▶ [Recorded data]:
____________________
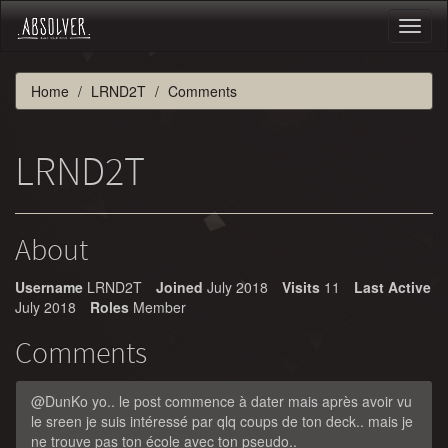
Toggl
naviga
Home
LRND2T
Comments
LRND2T
About
Username
LRND2T
Joined
July 2018
Visits
11
Last Active
July 2018
Roles
Member
Comments
@DunKo yo.. le post commence à dater mais après avoir vu
le sreen je suis intéressé par qlq coups de ton deck.. mais je
ne trouve pas ton école avec ton pseudo..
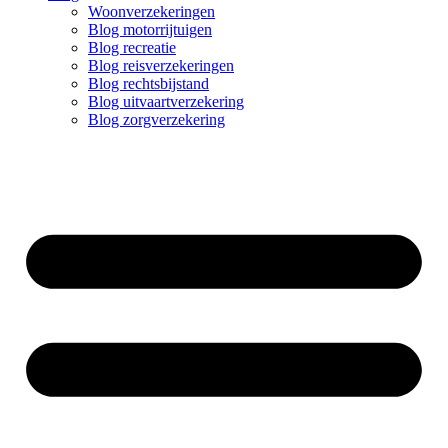
Woonverzekeringen
Blog motorrijtuigen
Blog recreatie
Blog reisverzekeringen
Blog rechtsbijstand
Blog uitvaartverzekering
Blog zorgverzekering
____________________
Please report how many lines of the material above contain the string "Blog", with no other words.

6